Magna has also tapped partnerships with LG and Haskell to push innovation forward across their lineup.

Magna EtelligentFoce test truck
Magna's EtelligentForce battery electric four-wheel drive powertrain test truck on a closed course in Michigan. Eileen Falkenberg-Hull

Development of the fresh all-electric propulsion system that was shown off during a snowy test track day in Michigan's Upper Peninsula, is thanks to a combination of technologies and equipment that are already on-sale or well on the development track and making their way into vehicles.

That combination, along with modern computer modeling and three-dimensional (3D) printing, use has allowed for shorter development times. It's a strategy automakers are employing as well.

In just 18 months, Magna has created an electric propulsion system for large trucks and SUVs, a segment that is traditionally thought of as being all-electric far down the road.

The result is Magna's EtelligentForce battery electric four-wheel drive powertrain system for passenger trucks and light commercial vehicles. Unlike the compromises that are inherent with all-electric powertrains in autos on the market today, Magna's system is designed to offer "uncompromised payload and towing" capacity. It can deliver 14,500 pounds of towing capability, the company says.
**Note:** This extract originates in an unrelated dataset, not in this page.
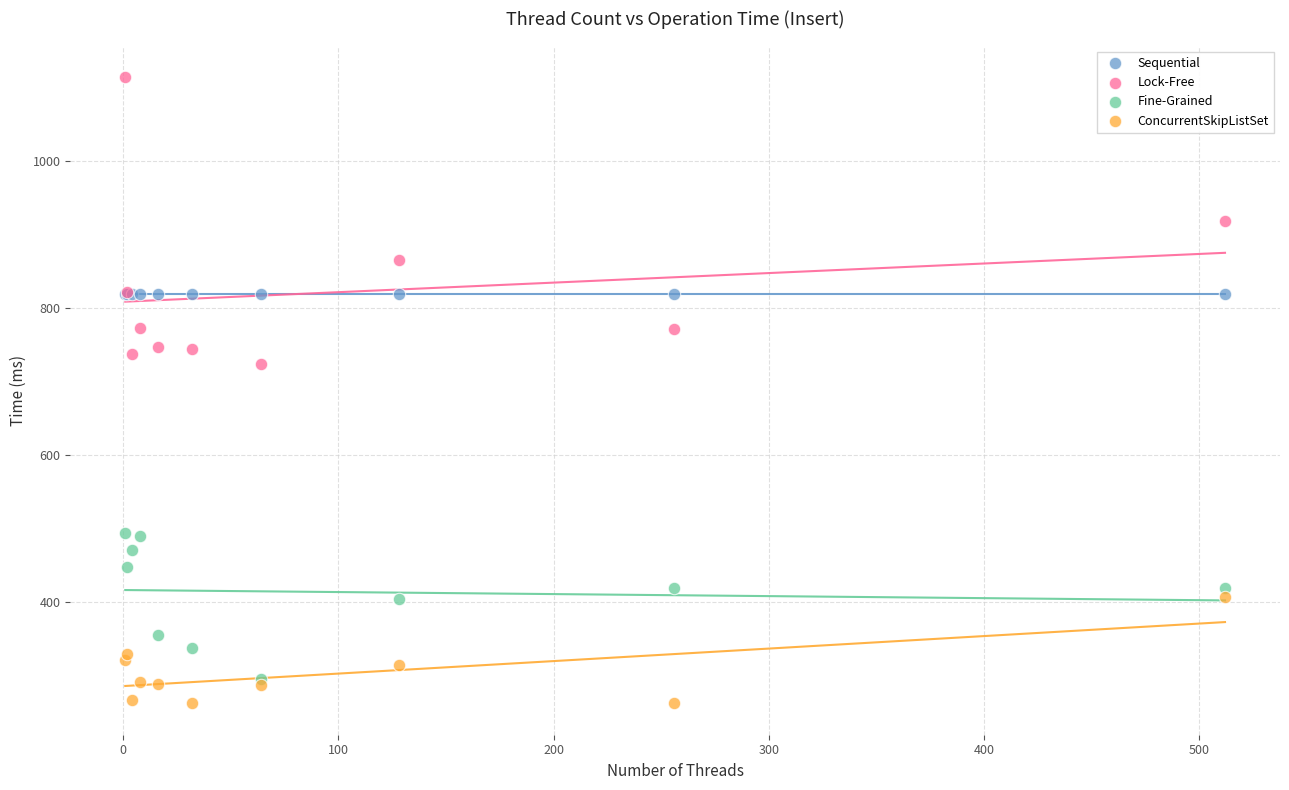

Across all series, what Y value is closest to 688?

724.7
The key to the success of that powertrain, Kotagiri said, is that it is designed to fit within existing platforms automakers are creating, meaning that it could be offered alongside an internal combustion engine (ICE) or hybrid system and produced on the same assembly line.

That's not to say that every automaker that chooses to use the system would be getting the same product. Kotagiri explained that the company's 1,200 software engineers are "working closer than ever before" with mechanical, electrical and automotive engineers to create the electronic building blocks of the company's new systems, which can be fine-tuned to fit the needs of each automaker's product development goals.
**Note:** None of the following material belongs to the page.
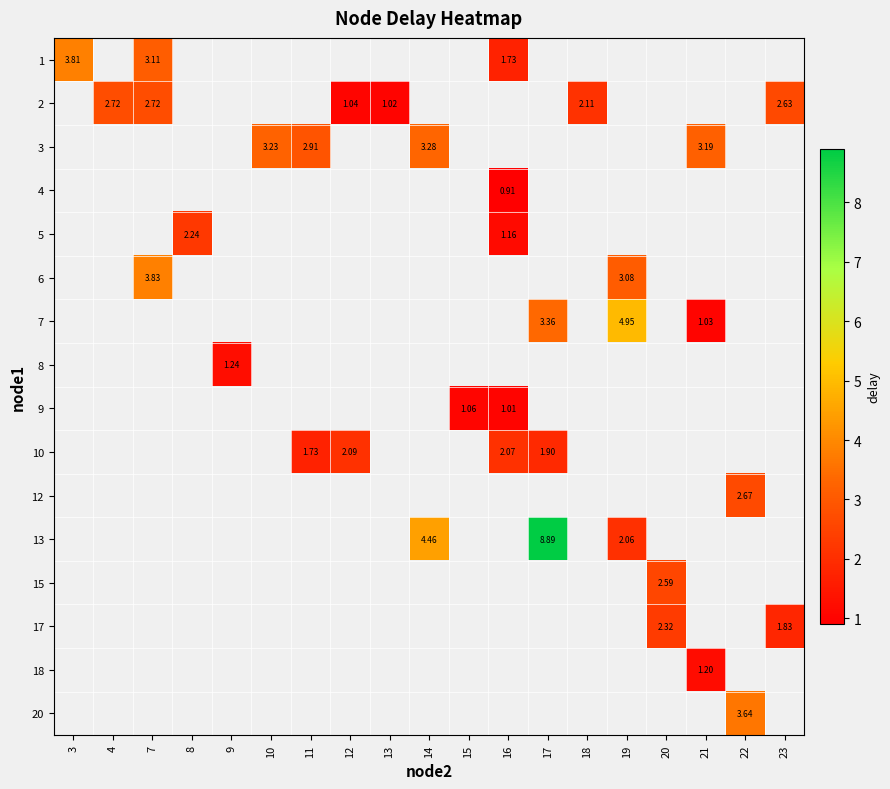

What value does the 13 series have at 17?

8.9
Further, once the Magna system is installed in a vehicle, it can be recalibrated throughout its lifespan using over-the-air updates. This type of enhancement isn't a possibility in internal combustion engine vehicles as their equipment is not part of a connected mobility environment.
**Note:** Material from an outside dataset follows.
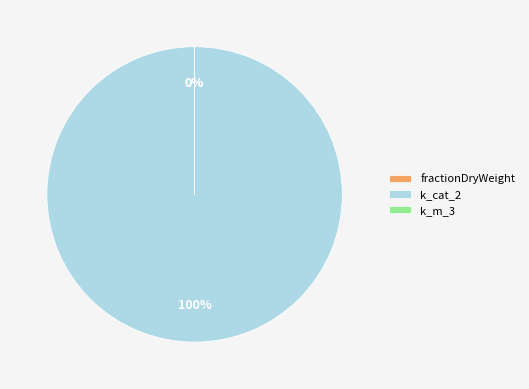

To the nearest percent, what is the average slice percentage?

33%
Magna EtelligentForce technology rendering
Magna's EtelligentForce battery electric four-wheel drive powertrain system for passenger trucks and light commercial vehicles. Magna

To exhibit the possibilities of the EtelligentForce system, Magna retrofitted it to a 2020 GMC Sierra HD 2500 AT4, stripping out the ICE components and inserting its all-electric eBeam rear axle and the eDS Mid+ front drive unit. The result is a truck that is just 50 pounds heavier than the model was with its original 6.6-liter V8 engine.

The now-electric truck maxes out at 547 horsepower and can move from zero to 60 miles per hour (mph) in 4.6 seconds, faster than most big or small SUVs on the market today.

When matched up against a comparable General Motors ICE truck in a drag race Magna hosted on privately owned proving grounds, the EtelligentForce truck pulled away heartily in the first 10 yards of the contest.

Dynamics are impressive as well, leaning heavily on the centralized weight of the truck's battery pack, the truck is easy to handle when pushed to its limits on a snow field and is able to work hand-in-hand with existing stability control technology to keep the truck shiny side up.

The biggest challenge facing electric trucks and commercial vehicles isn't power, but range and charging capability. Magna's technology includes the ability to choose from 400- and 800-volt inverter variants.

Utilizing 800-volt technology allows vehicles to be charged far more rapidly than most powertrains today, when hooked up to an appropriately powerful charger.

The Porsche Taycan, Hyundai Ioniq 5 and Kia EV6 are on sale now with 800-volt architecture.

Future implementation of the powertrain in a production model vehicle has not yet confirmed. However, the company has a close working relationship with Stellantis and the Ram 1500 EV is expected to come to market soon. It will join the Rivian R1T, Ford F-150 Lightning and Chevrolet Silverado EV in the increasingly well-populated full-size truck segment.